On December 15, the Unite States’ Department of State approved the potential sale of Airborne Intelligence, Surveillance, Reconnaissance, (ISR) and Electronic Warfare mission systems to Italy. For this sale, these systems would be integrated into two of Italy’s Gulfstream G550 aircraft. The contract is valued at $500 million, and includes embedded GPS/INS systems, Multifunctional Information Distribution Systems – Joint Tactical Radio Systems, and communications intelligence systems, as well as missile warning systems, countermeasure dispensers, and active electronically scanned array radars systems. The goal of the sale is to improve Italy’s airborne ISR and electronic warfare capabilities, and to improve interoperability between Italy and the United States. However, the sale has not yet been finalized and could change prior to a contract being signed.

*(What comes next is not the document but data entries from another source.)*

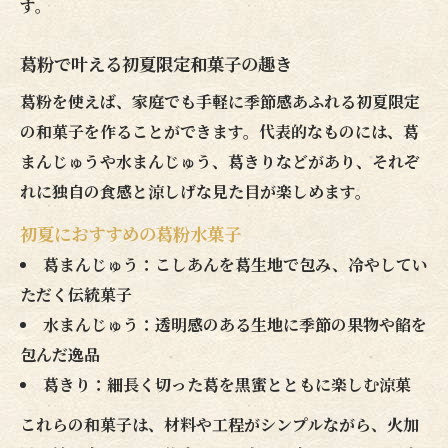
葛粉デザートのアレンジレシピ実践例
す。
葛粉レシピで広がる初夏の和菓子体験
葛粉で叶える初夏限定和菓子の趣き
葛粉を使えば、家庭でも手軽に季節感あふれる初夏限定
の和菓子を作ることができます。代表的なものには、葛
まんじゅうや水まんじゅう、葛きりなどがあり、それぞ
れに独自の食感と涼しげな見た目が楽しめます。
初夏におすすめの葛粉水菓子
葛まんじゅう：こしあんを葛生地で包み、冷やしてい
ただく伝統菓子
水まんじゅう：透明感のある生地に季節の果物や餡を
包んだ逸品
葛きり：細長く切った葛を黒蜜とともに楽しむ涼菓
これらの和菓子は、材料や工程がシンプルながら、火加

Turkish Aerospace Industries has signed a deal with the Tunisian Air Force for the provision for three Anka MALE UAVs and ground control systems to the country. The deal is the first export of the drone. This announcement is likely a refinement of the March 2020 announcement by TAI that Tunisia planned to procure six Anka-S and three ground control stations for $240 million, rather than a follow-on order. The deal will be financed by Turk Eximbank, who is loaning Tunisia $80 million for the deal.